Pacific Edge Placement Upsized To NZ$16 Million
Pacific Edge today announces it has successfully raised NZ$16 million of new equity in a placement of new ordinary shares (Placement) — NZ$1 million more than it sought — after Directors resolved to accept over subscriptions.2*
The Placement, which was well supported by existing shareholders, was completed on Friday 30 May 2025 and is subject to shareholder approval.3* It was priced at NZ$0.10 cents per share, a premium to the 20-day volume average weighted price (VWAP) prior to the announcement of the company's planned ~NZ$20 million equity issue.
Pacific Edge is now targeting the opening of a NZ$5 million offer to eligible retail investors by way of a Share Purchase Plan (SPP) at the same NZ$0.10 cents per share offer price in July or early August 2025 (with the ability to accept oversubscriptions).4 A shareholder meeting to approve the Placement is planned for late July or early August 2025.
The Placement and the planned SPP are aimed at ensuring Pacific Edge has additional resources and capacity to capitalize on its recent clinical and commercial milestones, grow in non-Medicare channels and regain Medicare coverage of its tests. Medicare coverage of the company's tests ceased after the 'Genetic testing for Oncology; Specific Tests' (L39365) Local Coverage Determination became effective on 24 April 2025.

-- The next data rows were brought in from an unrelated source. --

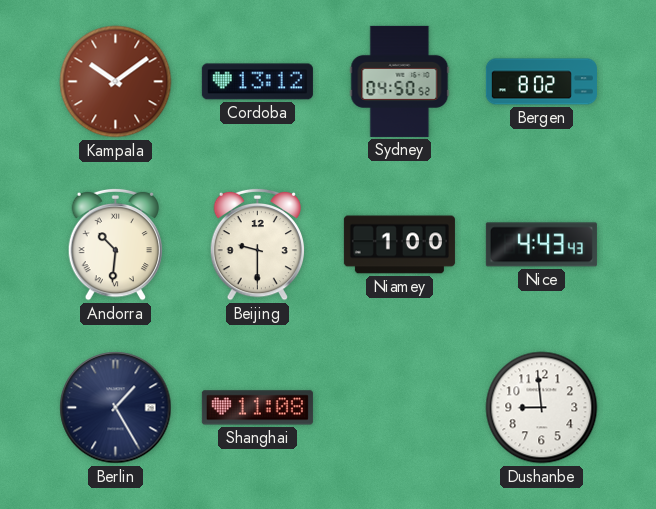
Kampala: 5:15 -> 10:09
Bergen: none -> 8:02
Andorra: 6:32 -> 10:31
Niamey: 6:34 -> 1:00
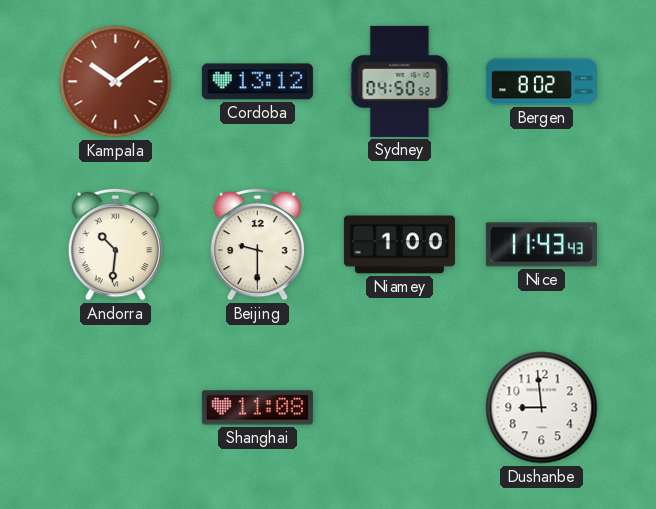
Nice: 4:43 -> 11:43
Berlin: 1:25 -> none
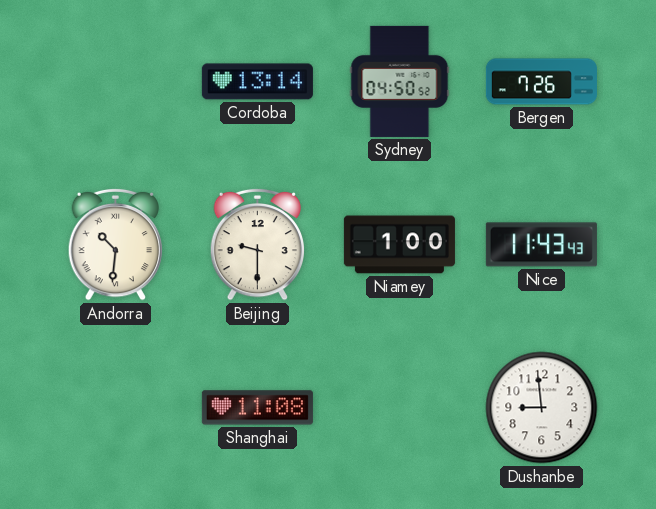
Kampala: 10:09 -> none
Cordoba: 13:12 -> 13:14
Bergen: 8:02 -> 7:26
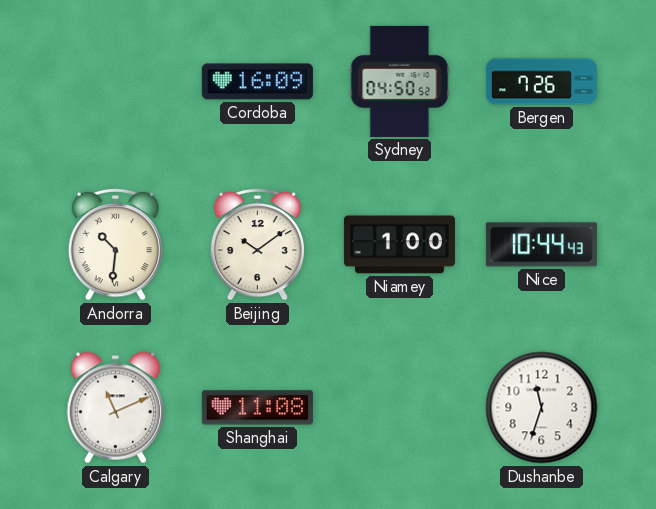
Cordoba: 13:14 -> 16:09
Beijing: 9:30 -> 10:09
Nice: 11:43 -> 10:44
Calgary: none -> 11:11
Dushanbe: 8:59 -> 11:33
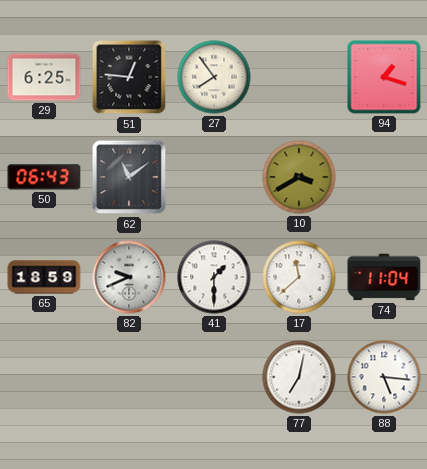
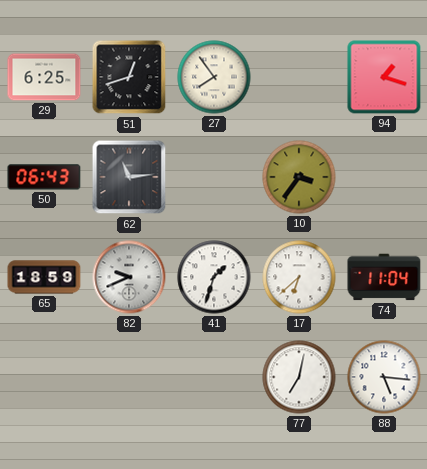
51: 12:46 -> 12:42
62: 11:09 -> 11:14
10: 3:40 -> 3:36
41: 1:30 -> 1:33
17: 11:38 -> 6:38
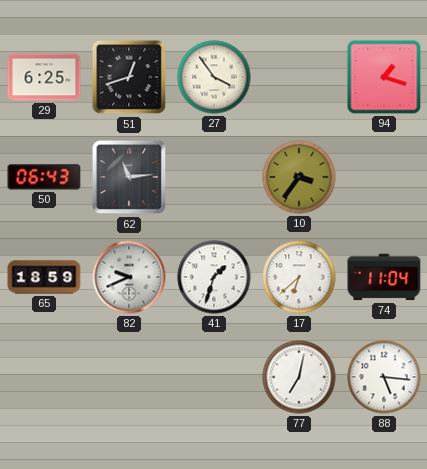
27: 7:54 -> 3:54
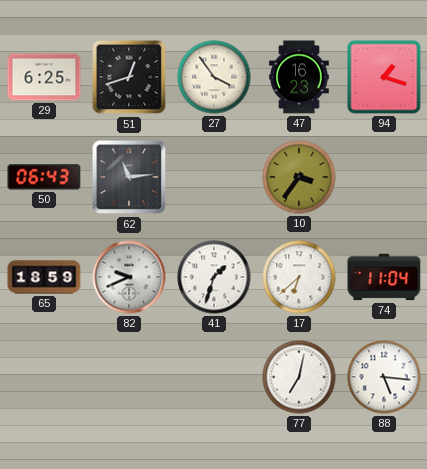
47: none -> 16:23
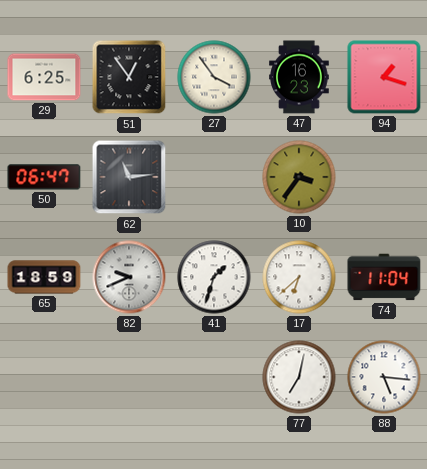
51: 12:42 -> 12:54
50: 06:43 -> 06:47
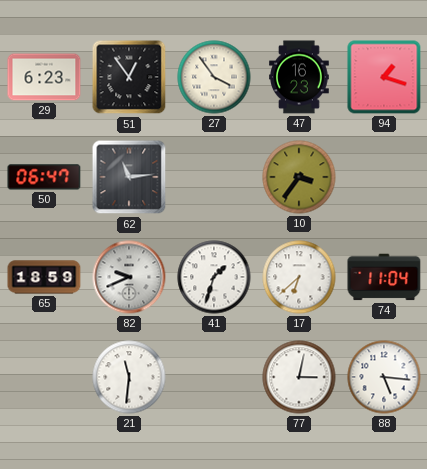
29: 6:25 -> 6:23
21: none -> 11:31
77: 7:02 -> 3:02
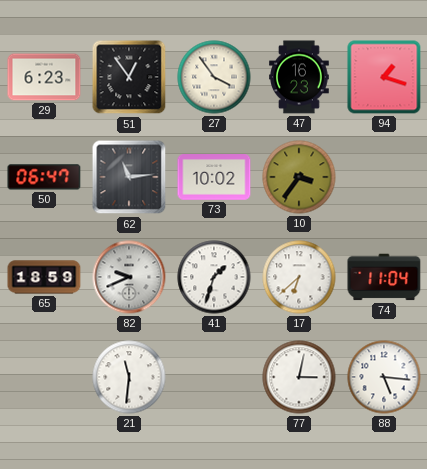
73: none -> 10:02
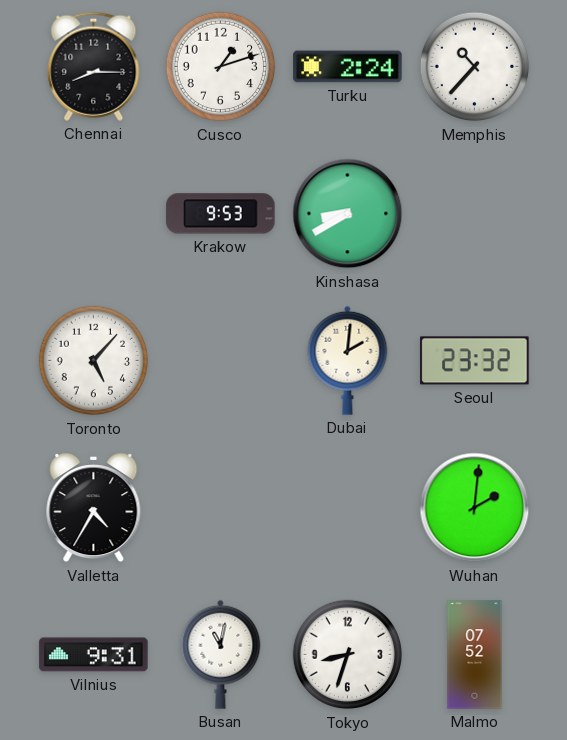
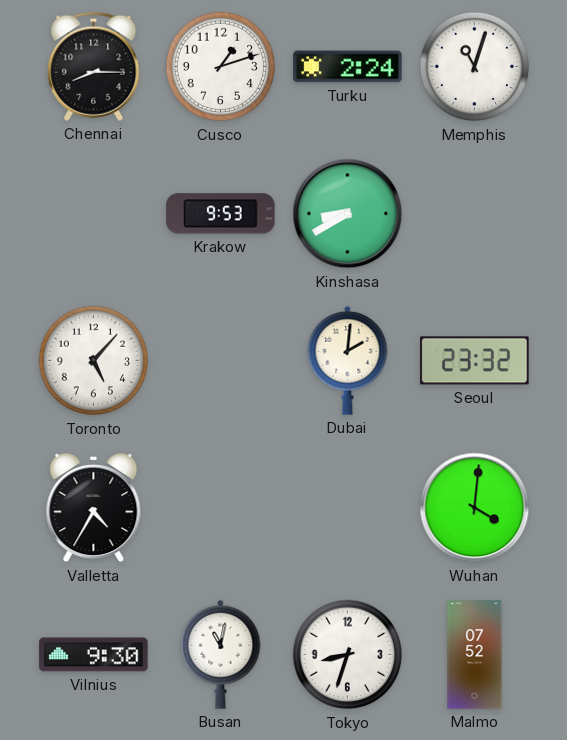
Memphis: 10:37 -> 11:03
Wuhan: 2:01 -> 4:01
Vilnius: 9:31 -> 9:30
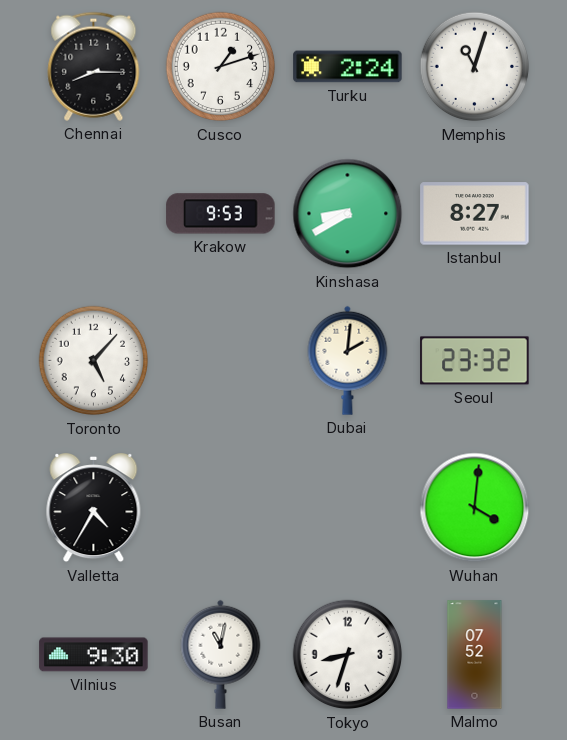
Istanbul: none -> 8:27
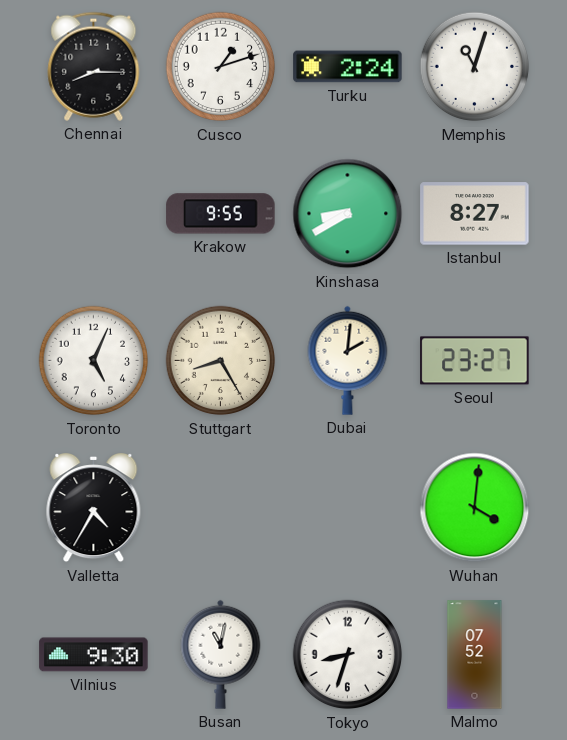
Krakow: 9:53 -> 9:55
Toronto: 5:07 -> 5:04
Stuttgart: none -> 8:25
Seoul: 23:32 -> 23:27
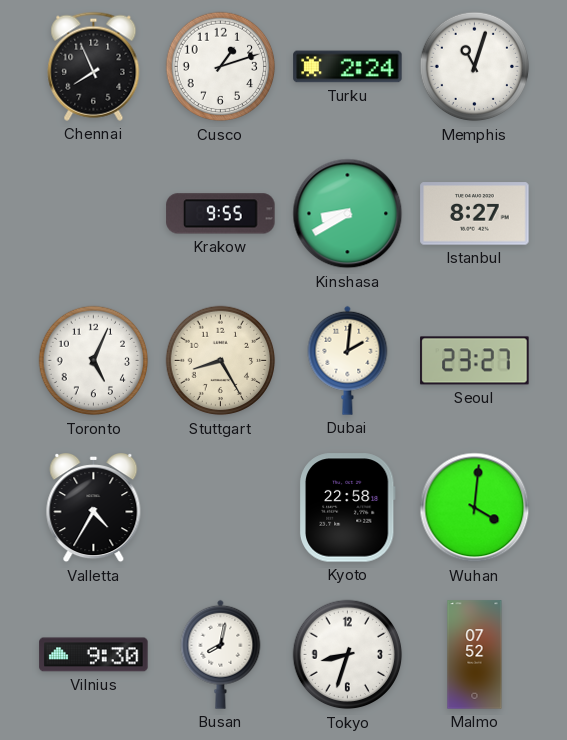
Chennai: 8:15 -> 7:56
Kyoto: none -> 22:58
Busan: 11:02 -> 8:02
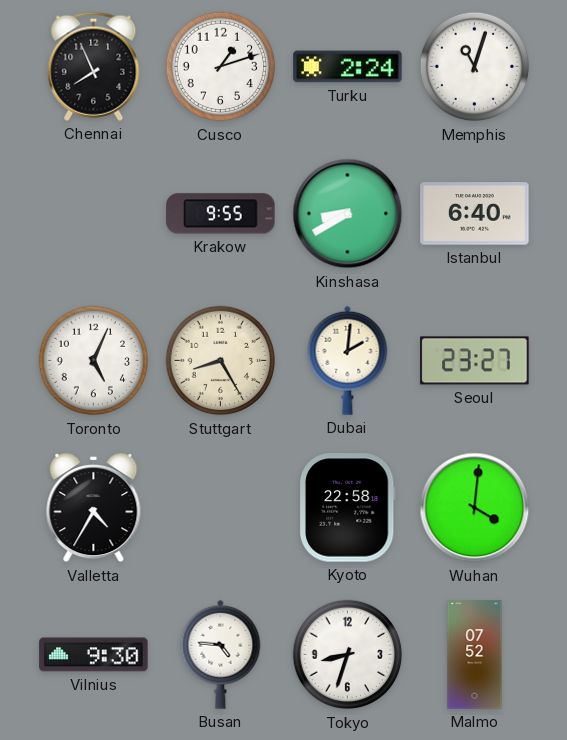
Istanbul: 8:27 -> 6:40
Busan: 8:02 -> 4:46
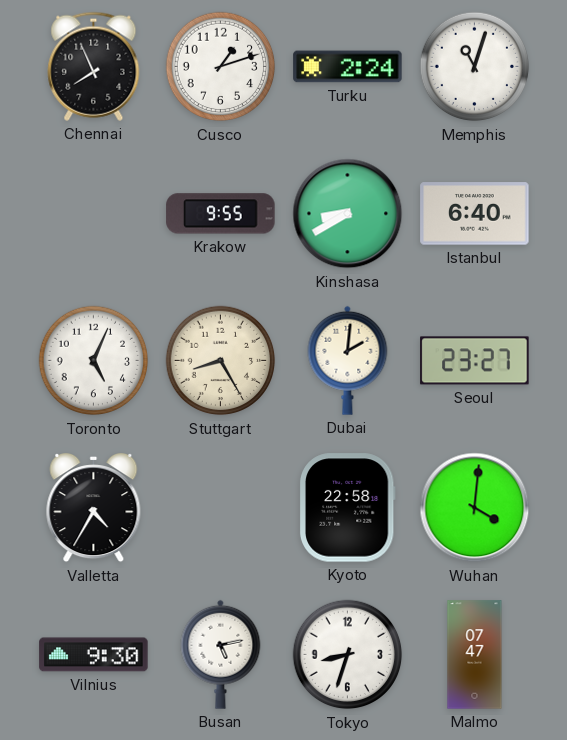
Busan: 4:46 -> 5:13
Malmo: 07:52 -> 07:47
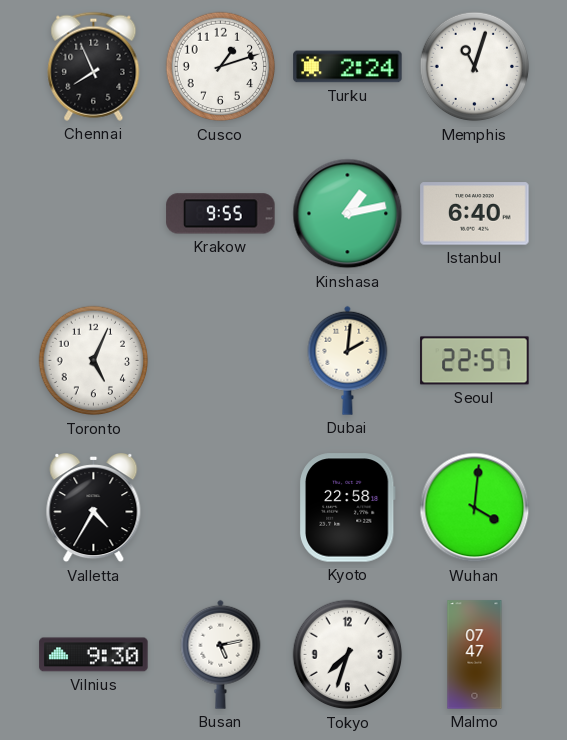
Kinshasa: 8:40 -> 1:13
Stuttgart: 8:25 -> none
Seoul: 23:27 -> 22:57
Tokyo: 8:33 -> 7:33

Chairman Chris Gallaher said: 'We are delighted with the investor support we have received. The inclusion of Cxbladder in the American Urological Association's (AUA) new microhematuria guideline in February 2025 is significant and has allowed the company to view the non-coverage determination differently. We are leveraging the important AUA guideline to build on the commercial momentum we have already established, including our plans to regain Medicare coverage.'
Pacific Edge Chief Executive Dr Peter Meintjes said: 'The robust evidence emerging from our clinical evidence program is shifting clinical sentiment towards the broader adoption of our tests in the US and further afield and represents a significant opportunity in addition to Medicare re-coverage. We are delighted with the strong support we have received from investors to continue to pursue our plans, and we are looking forward to making the same offer to the remainder of our shareholders via the SPP.'
Pacific Edge is advised on the equity raise by Cameron Partners (investment banking advisers), Harmos Horton Lusk (legal advisers) and The Project (investor relations and communications advisers).
For further information on the detail and timetable of the equity raising please refer to the announcement and presentation dated Thursday 29 May 2025 and released by NZX and ASX on Friday 30 May 2025.
Footnote:
1* PEB has released the information contained in this update to the NZX and ASX as it regards it to be material, as defined in the NZX Listing Rules and Section 231 of the FMC Act.
2* Shareholder approval is required to settle the Placement (i.e., for payment for, and allotment of, the new shares offered under the Placement) given the Placement exceeds Pacific Edge's placement capacity (15% of Pacific Edge's current shares on issue) and due to Related Party participation. The Placement is also conditional on all necessary regulatory approvals. In this regard, the company intends to seek a waiver from NZX Listing Rule 4.19.1 to permit the allotment of shares under the Placement after shareholder approval is obtained. The Placement offer closed on 30 May 2025 for the purposes of clause 21(1)(b)(ii) of Schedule 8 to the Financial Markets Conduct Regulations 2014.
3* See footnote 1.
4* No offer of new shares is made under the SPP unless and until Pacific Edge sends the SPP offer document to shareholders. No money is currently being sought, and new shares cannot currently be applied for or acquired, under the SPP.